If you are creating an Azure AD app with app only permissions, or a so called deamon app, you need to use a certificate. One option would be to create a self signed certificate. In most blog posts they use the deprecated makecert tool. If you haven’t used this before, it can be a bit hard to come by.
The alternative is to use PowerShell commandlets. So far I’ve seen some samples but not one complete script that does it all.
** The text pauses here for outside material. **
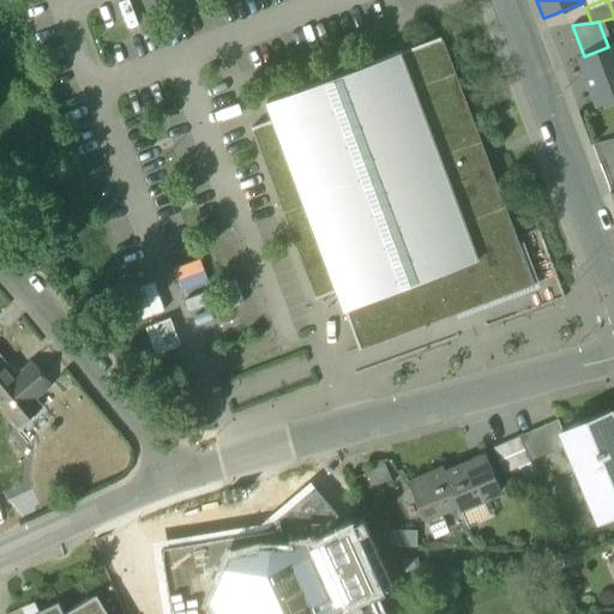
[(441,37),(401,52),(479,259),(345,308),(360,349),(534,284),(441,37)]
Here I would like to share the script I use:
$certFriendlyName = "name.domain.com"
$certPassword = "youruniquepassword"
$certLocation = "C:\Temp\certificate.pfx"
$date = Get-Date
$certEndDate = $date.AddYears(1)
$certNotAfter = $certEndDate.AddYears(1)
$securePassword = (ConvertTo-SecureString -String $certPassword -Force -AsPlainText)
$certificate = New-SelfSignedCertificate -Type Custom -FriendlyName $certFriendlyName -Subject $certFriendlyName -KeyLength 2048 -KeyExportPolicy Exportable -Provider "Microsoft Software Key Storage Provider" -NotAfter $certNotAfter
Export-PfxCertificate -cert "Cert:\LocalMachine\My\$($certificate.Thumbprint)" -FilePath $certLocation -Password $securePassword
$cer = New-Object System.Security.Cryptography.X509Certificates.X509Certificate2($certLocation, $certPassword)
$bin = $cer.GetRawCertData()
$base64Value = [System.Convert]::ToBase64String($bin)
$base64Thumbprint = [System.Convert]::ToBase64String($cer.GetCertHash())
$keyid = [System.Guid]::NewGuid().ToString()
Write-Host "Please store the following information" -ForegroundColor Yellow
Write-Host "You can find the private certificate under $($certLocation)"
Write-Host "KeyId: $($keyid)"
Write-Host "Base64 value: $($base64Value)"
Write-Host "Base64 thumbprint: $($base64Thumbprint)"
After you’ve run the script, you can copy paste the results in your Azure AD manifest files.